The former Michigan quarterback took a step back last year. His ERA was still a decent 3.88, but he only pitched in 99.2 innings. His strikeouts per nine dropped to the lowest of his career, 4.8. Richard was another Padres pitcher to undergo season-ending surgery on his left shoulder last season. Shoulder injured requiring surgery are always risky, and offering a contract extension without seeing how the pitcher reacts to the repaired shoulder would make no sense.
It wasn’t clear that Thatcher would even accept the Padres arbitration offer this offseason, but he did. Thatcher is simply not the type of guy the Padres are looking to offer long-term contracts to. He is a middle-reliever who pitched in 10 innings last season. While he adds a left-handed arm to the Padres bullpen, he is not a necessity.
We’ve reached the first player I would have liked to see the Padres extend. It’s always a hard case to make for a contract extension to a bullpen pitcher who is not a closer, but Gregerson could be a closer someday. He posted a 2.75 ERA in 55.2 innings last season, averaged 1.79 strikeouts to each walk he issued, and put up 0.4 WAR in limited action from the pen.
Gregerson is just 27 years old and has a lot to offer the Padres. He may not get much more expensive in the coming year, but the Padres surely could have offered him a 3-year $3 million deal. After all, Gregerson hasn’t made more than $450,000 in a single season.
Baker is another transplant acquired via trade. Baker will have to see the field and the plate before the Padres commit to anything beyond his arbitration years. He’s not a free agent until 2015, so the team has plenty of time to make a decision about his future platooning behind the plate.
For anyone who read my article about Hundley’s continued improvement, it’s disappointing to see the Padres allow him to enter arbitration. It shows a lack of value foresight on their part. Hundley is open of the few Padres player willing and able to adjust his style to PETCO Park, and he could be had on a long-term deal for cheap. He is another player who has not $450,000 in a single season. The team will still have ample opportunity to lock him into a long-term contract, but they are risking a break-out season drastically inflating his value.
There are prospects lurking, but Hundley is a proven talent.
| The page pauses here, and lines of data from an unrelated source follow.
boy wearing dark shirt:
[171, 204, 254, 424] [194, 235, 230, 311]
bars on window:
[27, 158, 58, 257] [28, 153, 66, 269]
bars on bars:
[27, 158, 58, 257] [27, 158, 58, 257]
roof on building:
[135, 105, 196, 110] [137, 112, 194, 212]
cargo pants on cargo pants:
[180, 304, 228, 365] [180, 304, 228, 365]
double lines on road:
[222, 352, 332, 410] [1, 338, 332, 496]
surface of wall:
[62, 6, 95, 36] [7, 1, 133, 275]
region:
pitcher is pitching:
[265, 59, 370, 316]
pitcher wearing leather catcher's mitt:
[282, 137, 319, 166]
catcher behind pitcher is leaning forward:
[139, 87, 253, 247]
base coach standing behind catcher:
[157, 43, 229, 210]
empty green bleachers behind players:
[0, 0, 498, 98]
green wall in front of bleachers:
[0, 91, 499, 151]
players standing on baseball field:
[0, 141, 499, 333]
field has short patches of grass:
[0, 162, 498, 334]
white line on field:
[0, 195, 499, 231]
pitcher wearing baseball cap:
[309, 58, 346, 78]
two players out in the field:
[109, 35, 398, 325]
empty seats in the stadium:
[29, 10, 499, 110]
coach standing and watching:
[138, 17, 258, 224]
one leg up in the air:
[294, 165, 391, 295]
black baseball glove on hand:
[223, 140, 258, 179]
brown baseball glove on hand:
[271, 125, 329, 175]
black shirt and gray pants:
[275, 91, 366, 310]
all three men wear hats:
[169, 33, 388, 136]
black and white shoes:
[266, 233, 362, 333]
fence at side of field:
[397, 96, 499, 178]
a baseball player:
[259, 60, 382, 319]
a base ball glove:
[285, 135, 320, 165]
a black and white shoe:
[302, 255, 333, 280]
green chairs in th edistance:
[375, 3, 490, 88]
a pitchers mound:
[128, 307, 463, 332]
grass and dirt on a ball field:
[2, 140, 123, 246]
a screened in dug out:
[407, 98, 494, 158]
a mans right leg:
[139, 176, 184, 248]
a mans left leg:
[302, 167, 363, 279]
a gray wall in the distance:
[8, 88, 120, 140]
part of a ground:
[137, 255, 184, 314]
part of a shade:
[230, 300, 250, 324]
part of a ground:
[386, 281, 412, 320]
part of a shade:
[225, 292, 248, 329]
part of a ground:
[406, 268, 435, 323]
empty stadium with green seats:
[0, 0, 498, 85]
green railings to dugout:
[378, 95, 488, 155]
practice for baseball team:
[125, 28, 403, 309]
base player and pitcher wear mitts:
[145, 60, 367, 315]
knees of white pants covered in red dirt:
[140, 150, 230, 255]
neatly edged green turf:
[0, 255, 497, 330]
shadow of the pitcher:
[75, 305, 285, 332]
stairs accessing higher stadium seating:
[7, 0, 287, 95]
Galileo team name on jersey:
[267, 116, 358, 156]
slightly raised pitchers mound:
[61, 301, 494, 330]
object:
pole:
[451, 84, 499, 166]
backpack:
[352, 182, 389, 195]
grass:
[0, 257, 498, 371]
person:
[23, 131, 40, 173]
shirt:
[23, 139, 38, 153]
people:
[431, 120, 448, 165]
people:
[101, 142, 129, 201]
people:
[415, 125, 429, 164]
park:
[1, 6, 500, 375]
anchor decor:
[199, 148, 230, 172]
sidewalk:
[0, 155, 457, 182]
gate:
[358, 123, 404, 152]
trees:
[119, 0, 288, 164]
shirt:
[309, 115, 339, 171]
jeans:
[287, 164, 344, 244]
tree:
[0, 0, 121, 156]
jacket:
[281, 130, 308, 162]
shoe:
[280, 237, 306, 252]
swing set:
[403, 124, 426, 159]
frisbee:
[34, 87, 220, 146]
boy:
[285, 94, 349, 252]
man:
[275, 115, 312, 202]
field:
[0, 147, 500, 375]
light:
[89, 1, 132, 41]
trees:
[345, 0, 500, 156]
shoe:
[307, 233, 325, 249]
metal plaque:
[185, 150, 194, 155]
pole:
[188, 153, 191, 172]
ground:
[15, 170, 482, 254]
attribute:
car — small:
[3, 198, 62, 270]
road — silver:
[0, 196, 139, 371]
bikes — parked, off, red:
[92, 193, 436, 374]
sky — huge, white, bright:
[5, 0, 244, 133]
In addition, he won’t truly block any of the up-and-comers. The position of catcher is perfectly suited for platooning. Hundley not getting an extension is a miss in my book.
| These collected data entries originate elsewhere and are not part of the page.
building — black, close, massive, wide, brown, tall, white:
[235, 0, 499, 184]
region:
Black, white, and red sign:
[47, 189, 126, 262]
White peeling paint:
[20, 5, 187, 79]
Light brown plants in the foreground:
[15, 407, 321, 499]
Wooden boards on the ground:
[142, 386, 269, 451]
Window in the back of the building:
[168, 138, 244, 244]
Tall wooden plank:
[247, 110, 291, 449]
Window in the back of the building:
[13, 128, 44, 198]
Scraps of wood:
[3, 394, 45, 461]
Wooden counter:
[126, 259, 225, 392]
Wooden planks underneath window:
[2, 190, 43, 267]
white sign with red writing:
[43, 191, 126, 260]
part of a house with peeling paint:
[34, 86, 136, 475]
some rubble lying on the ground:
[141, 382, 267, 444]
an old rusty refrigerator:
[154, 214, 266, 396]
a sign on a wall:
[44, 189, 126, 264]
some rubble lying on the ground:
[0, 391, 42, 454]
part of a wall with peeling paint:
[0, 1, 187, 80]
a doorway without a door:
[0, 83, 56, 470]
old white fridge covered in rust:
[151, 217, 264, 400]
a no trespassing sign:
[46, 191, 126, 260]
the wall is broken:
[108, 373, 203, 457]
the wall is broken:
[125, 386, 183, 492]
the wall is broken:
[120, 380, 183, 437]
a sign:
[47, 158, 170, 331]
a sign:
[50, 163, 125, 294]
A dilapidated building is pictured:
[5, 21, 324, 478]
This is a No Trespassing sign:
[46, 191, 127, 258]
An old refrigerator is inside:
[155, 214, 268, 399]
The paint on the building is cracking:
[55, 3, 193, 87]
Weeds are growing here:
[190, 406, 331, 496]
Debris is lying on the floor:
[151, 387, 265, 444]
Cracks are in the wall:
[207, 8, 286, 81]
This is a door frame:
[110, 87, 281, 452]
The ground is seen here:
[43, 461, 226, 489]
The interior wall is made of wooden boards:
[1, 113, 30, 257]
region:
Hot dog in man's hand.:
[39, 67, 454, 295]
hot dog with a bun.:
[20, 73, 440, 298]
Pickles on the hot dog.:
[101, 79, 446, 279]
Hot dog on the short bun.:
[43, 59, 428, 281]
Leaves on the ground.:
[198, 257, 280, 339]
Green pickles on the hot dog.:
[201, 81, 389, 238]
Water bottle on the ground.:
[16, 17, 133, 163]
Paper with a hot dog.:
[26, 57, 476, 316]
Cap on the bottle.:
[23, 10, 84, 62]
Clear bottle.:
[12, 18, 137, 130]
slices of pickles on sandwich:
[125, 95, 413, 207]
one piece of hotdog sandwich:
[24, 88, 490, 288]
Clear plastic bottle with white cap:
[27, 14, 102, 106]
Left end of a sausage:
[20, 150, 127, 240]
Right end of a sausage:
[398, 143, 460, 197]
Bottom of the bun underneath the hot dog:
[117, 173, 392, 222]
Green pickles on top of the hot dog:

Chase Headley is the next miss on the Padres part. Headley is another player who has adjusted his game to fit PETCO Park and help the Padres. He is an average to above average third baseman according to standard and advanced defensive metrics. Headley’s biggest problem is his position. He plays in the exact position the Padres hope to fill one day with Jedd Gyorko.
However, the team could have bought Headley for a few years with a mutually beneficial contract extension. He’s the type of player they could have probably got for around$2-2.5 million a year. Again with Headley, the Padres will still get another shot at extending his contract, but they could be costing themselves a substantial amount of money if Headley out-performs expectations.
Many people hoped the Padres would extend Quentin’s contract to something the Padres could afford, but it seems clear the team doe snot want to go that route. In allowing Quentin to reach arbitration, the Padres have essentially confirmed they are renting Quentin for one year at best and may use him as trade bait come July.
Venable is arbitration eligible for the first time this season. He doesn’t become a free agent until 2016. It makes sense for the Padres to sit back and work out a system that will see him get the at-bats he needs without taking up a fielding position they’d like to give to someone else. He should be platooning with Chris Denorfia in right and will see some time in left next season. Until Venable’s future becomes a little more clear, arbitration is the best path for the Padres.